A third religious truth I find in this Yahwist’s creation story is we are intricately connected with every aspect of Creation; indeed, the entire universe. Continuing the thought from my last point, there is the constant recycling process inherent in Creation. Minerals and earthly elements that flow through us at one time flowed through other men and women, plants and animals. The H2O atoms that make up water that we drink have been drunk and flowed through many others before us. Perhaps the atoms that constitute the water we drink were drunk by the dinosaurs millions of years ago. We are much more connected with the universe than we can ever imagine that we were! As put by poet Mary Oliver, “I would say that there exist a thousand unbreakable links between each of us and everything else, and that our dignity and chances are one. The farthest star and the mud at our feet are a family;” (Winter Hours).
But when we think about being made from the dust of the earth, and being intricately connected with all creation, it leads to another question: Where did the dust of the Earth come from? Where did the matter that makes up the Earth originate? Now here is another exciting thought that sort of takes you back the first time you hear it. Or at least, it was that way with me. Scientists tell us that the dust we are made of is actually stardust; that that which makes up the substance of the Earth was once the substance of a star or stars! As writer Michael Dowd puts it, “everything we tangibly experience—including our own bodies—is, in truth, transformed stardust. . . . a team of scientists discovered in 1957 this astonishing fact: without the death of stars, there would be no planets and no life.”1 Such a thought can boggle one’s mind. And so, what it all boils down to is the same energy, the same power, that once was at work in the stars is now present and at work within us! Each of us has, in a manner of speaking, Star Power. If we would but only realize it and tap into it!
Mary Oliver writes in another place,
“I wonder about
that is surely up there
in starry space
and how some part of me
will go there at last.” (“What the Body Says”)
So, one of the rites of passage that all of us must pass through (if we live long enough) is to come to grips with the fact that we originate from the universe, and in the end we will return to the universe.

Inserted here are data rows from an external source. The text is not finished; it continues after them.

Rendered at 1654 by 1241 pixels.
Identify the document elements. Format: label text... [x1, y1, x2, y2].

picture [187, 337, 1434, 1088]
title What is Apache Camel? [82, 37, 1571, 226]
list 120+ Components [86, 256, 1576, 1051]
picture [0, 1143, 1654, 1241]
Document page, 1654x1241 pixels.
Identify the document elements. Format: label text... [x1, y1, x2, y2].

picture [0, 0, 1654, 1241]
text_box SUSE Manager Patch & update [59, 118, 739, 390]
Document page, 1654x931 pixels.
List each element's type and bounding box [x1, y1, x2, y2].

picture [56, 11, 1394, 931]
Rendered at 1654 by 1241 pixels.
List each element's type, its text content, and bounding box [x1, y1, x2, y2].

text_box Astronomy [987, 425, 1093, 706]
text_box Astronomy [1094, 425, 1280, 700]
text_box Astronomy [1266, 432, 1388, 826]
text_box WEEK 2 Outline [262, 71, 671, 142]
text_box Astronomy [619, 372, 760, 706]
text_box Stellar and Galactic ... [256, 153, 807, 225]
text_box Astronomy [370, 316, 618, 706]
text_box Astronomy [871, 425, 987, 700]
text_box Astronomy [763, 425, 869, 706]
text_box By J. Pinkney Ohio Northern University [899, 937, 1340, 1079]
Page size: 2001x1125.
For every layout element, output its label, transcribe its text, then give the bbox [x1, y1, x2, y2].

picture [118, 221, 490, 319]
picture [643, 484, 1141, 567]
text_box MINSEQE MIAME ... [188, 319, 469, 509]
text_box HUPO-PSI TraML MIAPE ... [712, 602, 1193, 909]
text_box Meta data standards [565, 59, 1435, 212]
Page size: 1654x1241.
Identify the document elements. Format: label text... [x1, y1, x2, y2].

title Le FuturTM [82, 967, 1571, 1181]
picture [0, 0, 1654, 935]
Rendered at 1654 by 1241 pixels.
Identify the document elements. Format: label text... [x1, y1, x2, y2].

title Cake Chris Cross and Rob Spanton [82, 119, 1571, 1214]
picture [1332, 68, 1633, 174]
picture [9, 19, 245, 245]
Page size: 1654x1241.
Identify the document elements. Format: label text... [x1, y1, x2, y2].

Native American mystic Black Elk said, “The first peace, which is the most important, is that which comes from within the souls of men and women when they realize their relationship, their oneness, with the Universe and all its powers.”
There is another poem that I have used at graveside services, and you probably have heard it before too:
Do not stand at my grave and weep–
I am not there, I do not sleep.
I am a thousand winds that blow.
I am the diamond glint on snow.
I am the sunlight on ripened grain.
I am the gentle Autumn rain.
When you wake in the morning hush
I am the swift, uplifting rush
Of quiet birds in circling flight.
I am the soft starlight at night.
Do not stand at my grave and weep.
I am not there. I do not sleep. Anonymous
It seems to me that when we can mentally, emotionally, and spiritually arrive at that place of acceptance in our lives that we are Earth dust which originated in the stars, and to Earth dust we will return, but in a way of perpetuity, we will have reached an important milestone in our human sojourn on this earth. Maybe—just maybe—such is at least part of what that ancient Ash Wednesday prayer (“dust thou art, and to dust thou shalt return”) seeks to teach us. Star dust we were way back when. And star dust we may again become in some far off millennium.
But in the meantime—today—let us realize and exert the Star Power—the stellar energy—that lies within us to help make a positive difference in the world, to help make the world a better place. Because right now, today is all we have. Amen.
1Michael Dowd, Thank God for Evolution. New York: Viking, 2007. Pp. 14, 95.